Mayor de Blasio: Fixing the problem in the city requires you to do what Gov. Cuomo did, and recognize there is a problem. So far, you haven’t. If the homeless mentally ill on the streets aren't enough to convince you there's a problem, look at the data. The city’s own figures show that in recent years 40% of the most seriously mentally ill people have received zero treatment. In 2016 there were over 150,000 calls to police for emotionally disturbed persons, and the mentally ill occupy 38% of all city cells.

Instead of addressing these problems head on, you launched ThriveNYC, an $800 million dollar mental health plan that virtually ignores seriously mentally ill and instead works to improve mental wellness in others.

As Gov. Cuomo said, "Leaving a sick person to fend for themselves is not progressive, charitable or ethical or legal." But your plan does that, Mayor de Blasio. You should immediately and robustly expand the use of Kendra's Law, which allows courts to order a subset of the most seriously mentally ill to stay in treatment as a condition of living in the community.
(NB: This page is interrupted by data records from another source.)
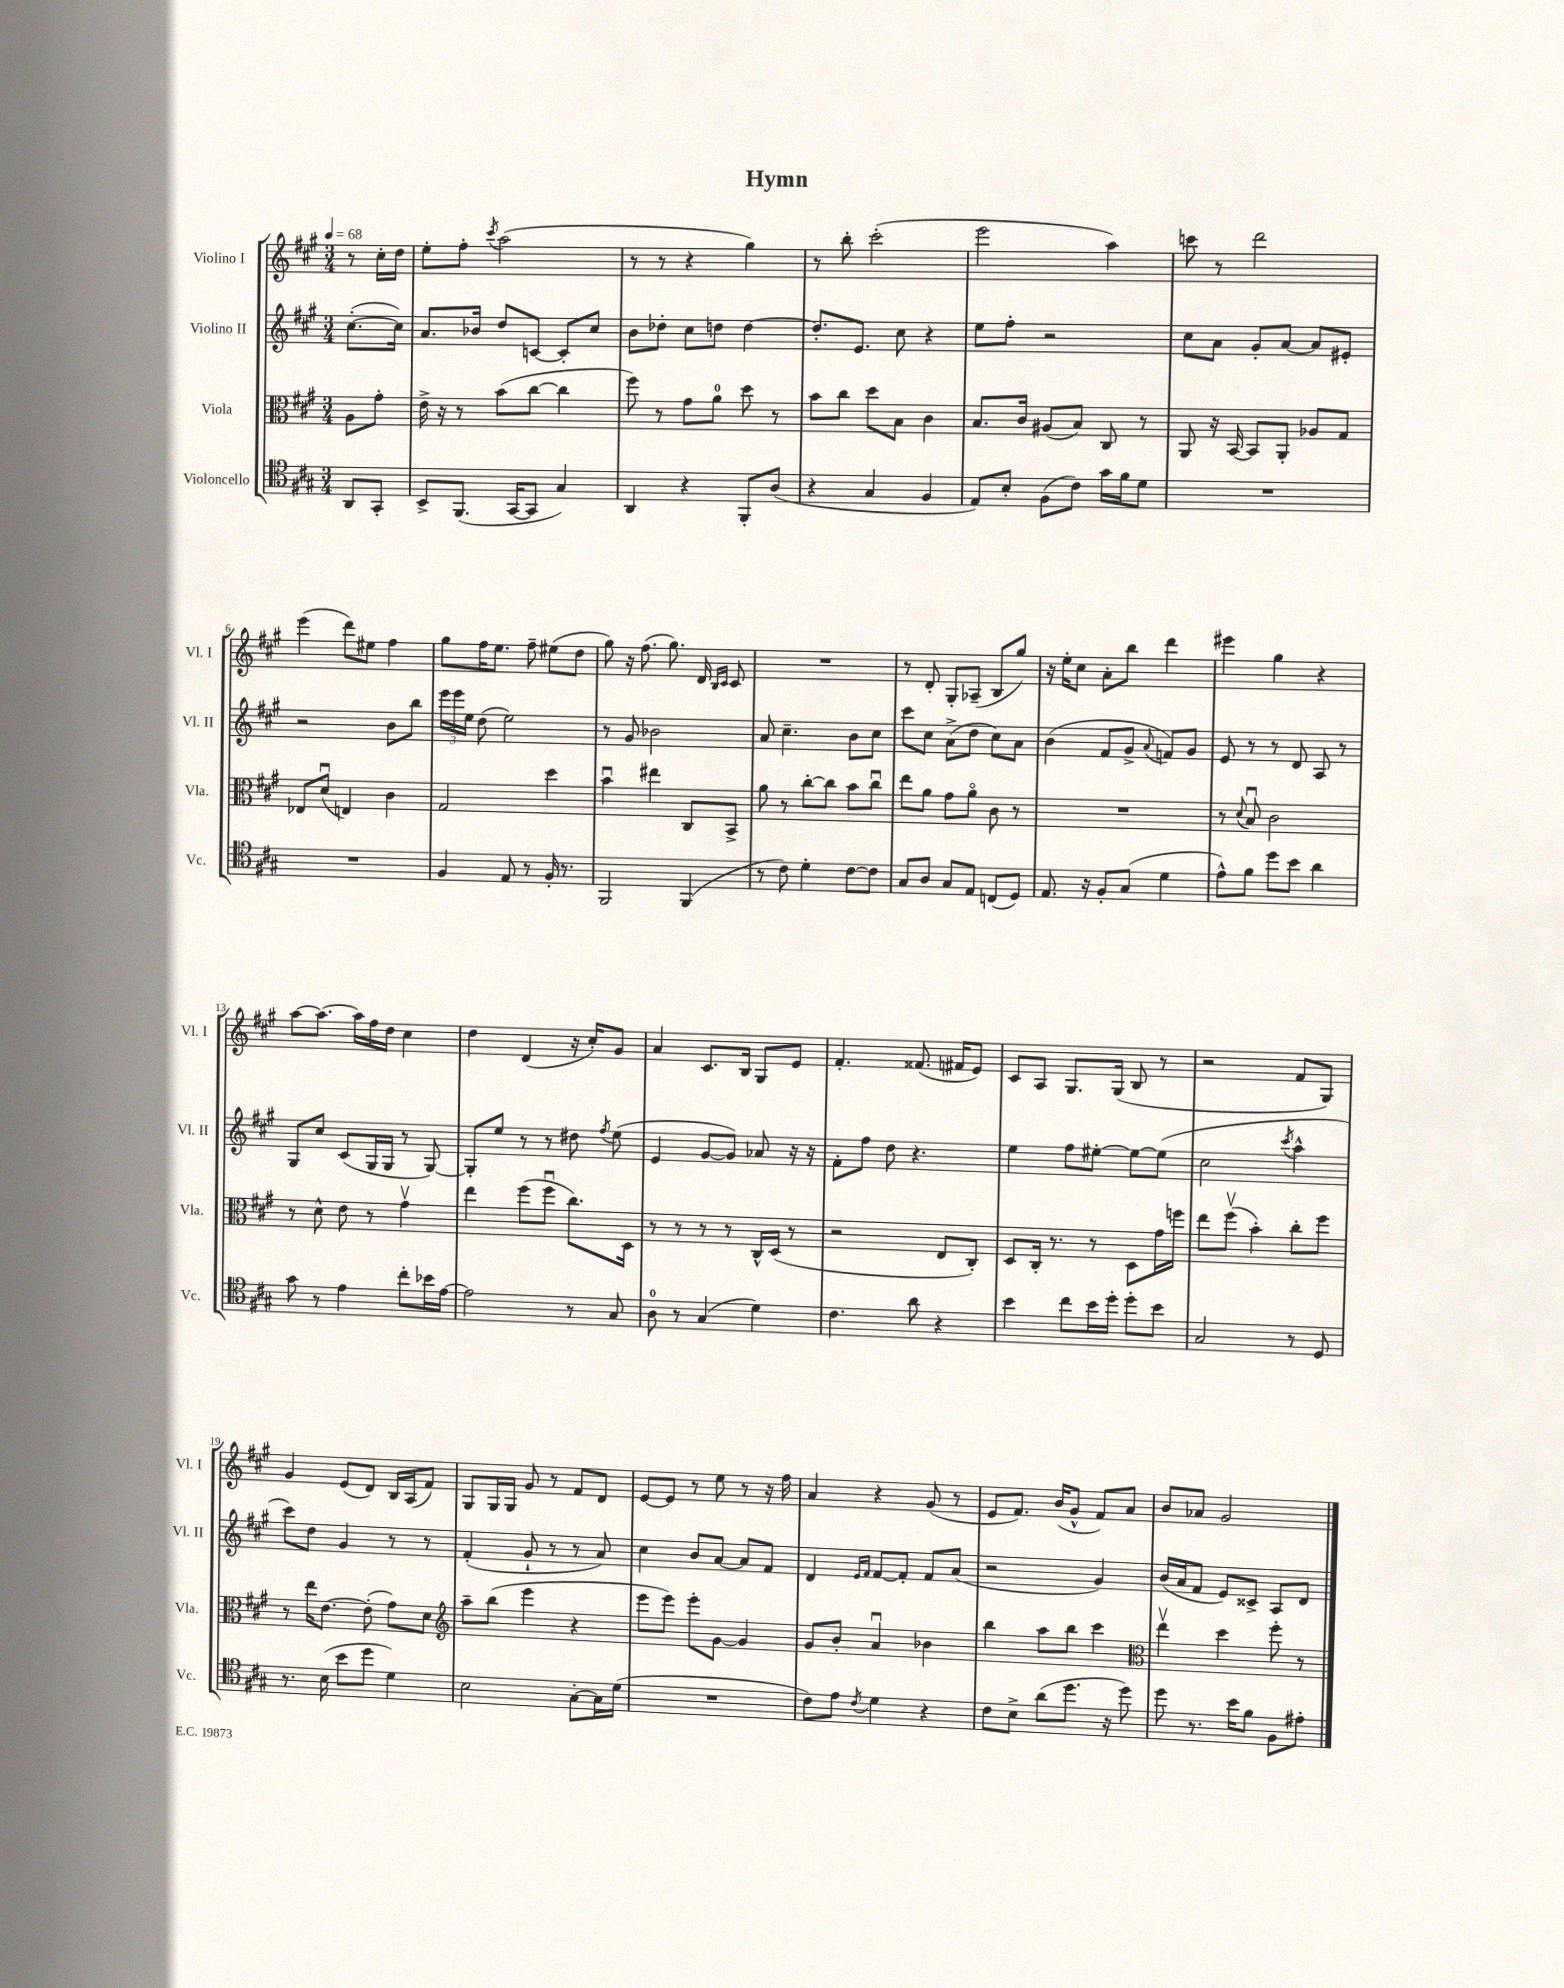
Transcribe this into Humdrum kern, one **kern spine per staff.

**kern	**kern	**kern	**kern
*staff4	*staff3	*staff2	*staff1
*clefC4	*clefC3	*clefG2	*clefG2
*k[f#c#g#]	*k[f#c#g#]	*k[f#c#g#]	*k[f#c#g#]
*M3/4	*M3/4	*M3/4	*M3/4
*MM68	*MM68	*MM68	*MM68
8AA/L	8A\L	([8.cc#'\L	8r
8GG#'/J	8g#'\J	.	16cc#'\LL
.	.	16cc#\]Jk)	16dd\JJ
=	=	=	=
8BB^/L	16e^\	8.a/L	8ee'\L
.	16r	.	.
(8.FF#/J	8r	.	8ff#'\J
.	.	16b-/Jk	.
.	.	.	8qccc#/
.	(8b\L	8dd/L	(2aa\
[16GG#/LK	.	.	.
8GG#/]J	[8cc#\J	[8c/J	.
4G#/)	4cc#\]	8c'/]L	.
.	.	8cc#/J	.
=	=	=	=
4AA/	8ff#\)	8b\L	8r
.	8r	8dd-'\J	8r
4r	8g#\L	8cc#\L	4r
.	8a\J	8dd\J	.
8FF#'/L	8dd\	[4dd\	4gg#\)
(8A/J	8r	.	.
=	=	=	=
4r	8b\L	8.dd'/]L	8r
.	8cc#\J	.	8bb'\
.	.	8.e/J	.
4G#/	8dd\L	.	(2ccc#'\
.	8B\J	8cc#\	.
4F#/	4c#\	4r	.
=	=	=	=
8E/L)	8.B/L	8ee\L	2eee\
8B'/J	.	8ff#'\J	.
.	16c#/Jk	.	.
(8F#\L	(8A#/L	2r	.
8c#\J)	8B/J)	.	.
16g#\LL	8C#/	.	4aa\)
16f#\J	.	.	.
8d\J	8r	.	.
=	=	=	=
2.r	8AA/	8cc#\L	8ccc\
.	16r	8a\J	8r
.	[16BB/	.	.
.	8BB/]L	8g#'/L	2ddd\
.	8AA'/J	[8a/J	.
.	8A-/L	8a/]L	.
.	8G#/J	8e#'/J	.
=	=	=	=
2.r	8E-/L	2r	(4eee\
.	(8du/J	.	.
.	4E/)	.	8ddd\L)
.	.	.	8ee#\J
.	4c#\	8b\L	4ff#\
.	.	8bb\J	.
=	=	=	=
4F#/	2G#/	24eee\LL	8gg#\L
.	.	24eee\	.
.	.	24ee\JJ	.
.	.	(8dd\	16ff#\K
.	.	.	8.ee\J
8E/	.	2ee\)	.
8r	.	.	8ff#~\
16F#'/	4dd\	.	(8ee#\L
8.r	.	.	.
.	.	.	8dd\J
=	=	=	=
2FF#/	4bu\	8r	8gg#\)
.	.	8g#/	16r
.	.	.	(8.ff#\
.	4ee#\	2b-\	.
.	.	.	8.gg#\)
(4FF#/	8C#/L	.	.
.	.	.	16d/
.	.	.	16qqB/LL
.	.	.	16qqc#/JJ
.	8BB^/J	.	8c#/
=	=	=	=
8r	8a\	8a/	2.r
8c#\)	8r	4.cc#~\	.
4d'\	[8cc#'\L	.	.
.	8cc#\]J	.	.
[8c#\L	8b\L	8b\L	.
8c#\]J	8cc#u\J	8cc#\J	.
=	=	=	=
8G#/L	8ee\L	8ccc#\L	8r
8A/J	8a\J	8cc#\J	8d'/
8G#/L	8g#\L	(8a^\L	8G#'/L
8E/J	8ao\J	8dd\J	(8A-~/J
(8C/L	8c#\	8cc#\L)	8B/L
8D/J)	8r	8a\J	8gg#/J)
=	=	=	=
8.E/	2.r	(4b\	16r
.	.	.	16ee'\LK
.	.	.	8cc#\J
16r	.	.	.
8F#'/L	.	8f#/L	8a'\L
(8G#/J	.	8g#^/J	8bb\J
.	.	8qqa/	.
4d\	.	8f/L)	4ddd\
.	.	8g#/J	.
=	=	=	=
8e^^\L)	8r	8e/	4eee#\
.	8qqd/	.	.
8f#\J	8Bu/	8r	.
8dd\L	2c#\	8r	4gg#\
8b\J	.	8d/	.
4a\	.	8A/	4r
.	.	8r	.
=	=	=	=
8g#\	8r	8G#/L	[8aa\L
8r	8d^^\	8cc#/J	8.aa\_J
4e\	8e\	(8c#/L	.
.	.	.	16aa\]LL
.	8r	16G#/L	16ff#\
.	.	16G#/JJ	16dd\JJ
8cc#'\L	4g#v\	8r	4cc#\
16b-\L	.	[8G#/)	.
[16e\JJ	.	.	.
=	=	=	=
2e\]	4ee\	8G#'/]L	4dd\
.	.	8ee/J	.
.	(8ff#\L	8r	(4d/
.	8ff#u\J	8r	.
8r	8.cc#\L)	8dd#\	16r
.	.	.	16cc#'/LK)
.	.	8qff#/	.
8G#/	.	(8ee\	8g#/J
.	16D\Jk	.	.
=	=	=	=
8A\	8r	4e/	4a/
8r	8r	.	.
(4G#/	8r	[8g#/L	8.c#/L
.	8r	8g#/]J)	.
.	.	.	16B/Jk
4d\)	16C#^^/LL	8a-/	8G#/L
.	(16D/JJ	.	.
.	8r	16r	8e/J
.	.	16r	.
=	=	=	=
4.c#\	2r	8f#'\L	4.f#'/
.	.	8ff#\J	.
.	.	8dd\	.
8a\	.	4.r	(8.f##/
4r	8E/L	.	.
.	.	.	16f#/LK
.	8C#'/J)	.	8e/J)
=	=	=	=
4b\	8D/L	4ee\	8c#/L
.	16C#'/Jk	.	8A/J
.	8.r	.	.
8cc#\L	.	8ff#\L	8.G#/L
16b\L	8r	[8ee#'\J	.
16dd'\JJ	.	.	(16G#/Jk
8dd'\L	8D\L	8ee#\_L	8B/
8b\J	16g#\L	(8ee#\]J	8r
.	16ff\JJ	.	.
=	=	=	=
2G#/	8ee\L	2cc#\	2r
.	(8ff#v\J	.	.
.	4b'\)	.	.
.	.	8qccc#/	.
8r	8cc#'\L	4aa^^\	8f#/L
8D/	8ff#\J	.	8G#/J)
=	=	=	=
8.r	8r	8ccc#\L)	4g#/
.	16ee\LK	8dd\J	.
(16B\	[8.e\J	.	.
8b\L	.	4g#/	(8e/L
8dd\J	(8e'\]	.	8d/J)
4d\)	8g#\L)	8r	16B/LL
.	.	.	(16A/J
.	8d\J	8r	8f#/J)
=	=	=	=
*	*clefG2	*	*
2B\	8aa~\L	(4f#'/	8G#/L
.	(8bb\J	.	16G#/L
.	.	.	16G#/JJ
.	4eee\	8g#`/	8g#/
.	.	8r	8r
[8G#'\L	4r	8r	8f#/L
16G#\]L	.	8a/)	8d/J
(16d\JJ	.	.	.
=	=	=	=
2.r	8eee\L	4cc#\	[8e/L
.	8eee\J)	.	8e/]J
.	8eee'\L	8b/L	8r
.	[8g#\J	[8a/J	8ee\
.	4g#/]	8a/]L	8r
.	.	8f#/J	16r
.	.	.	16ff#\
=	=	=	=
8c#\L)	8g#/L	4d/	4a/
8e\J	8b'/J	.	.
.	.	16qqe/LL	.
8qc#/	.	16qqf#/JJ	.
4d\	4au/	[8f#/L	4r
.	.	8f#'/]J	.
4r	4b-\	8f#/L	(8g#/
.	.	(8a/J	8r
=	=	=	=
8c#\L	4bb\	2r	8e/L
8B^\J	.	.	8.f#/J)
(8a\L	8aa\L	.	.
.	.	.	(16b/LK
8.dd\J	8bb\J	.	8g#^^/J
.	4ccc#\	4g#/)	8f#/L)
16r	.	.	.
8dd\)	.	.	8a/J
=	=	=	=
*	*clefC3	*	*
8dd\	4eev\	(16b/LL	8b/L
.	.	16a/J	.
8.r	.	8f#/J	8a-/J
.	4dd\	8e/L)	2g#/
16b\LK	.	.	.
8f#\J	.	8c##^/J	.
8F#\L	8ff#'\	8A/L	.
8e#'\J	8r	8d/J	.
==	==	==	==
*-	*-	*-	*-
It's the most successful tool you have. None of the other programs you are funding are able to reduce homelessness, arrest and incarceration that’s in the 70% range. Move funds from those that don't improve those metrics to ones that do. And put your outreach teams at the exits of hospitals and jails. Mentally ill individuals who are being discharged from those institutions are the most likely to become homeless or fall into a cycle of incarceration, so catch them and provide services before that happens.

And when either of you, Mayor de Blasio and Gov. Cuomo, talk about increasing housing, please allocate it to the seriously mentally ill. A study by Stephen Eide at Manhattan Institute found that when housing is allocated to the seriously mentally ill, it saves taxpayers money by reducing incarceration and hospitalization. And Judge Matthew D'Emic of the Brooklyn Mental Health Court has repeatedly stated that the lack of housing options creates an often insurmountable difficulty in keeping the mentally ill who come before him off the streets and out of jail.


DJ Jaffe is Executive Director of Mental Illness Policy Org., and author of Insane Consequences: How the Mental Health Industry Fails the Mentally Ill.

Carolyn Gorman is the project manager for education policy and mental-illness policy at the Manhattan Institute.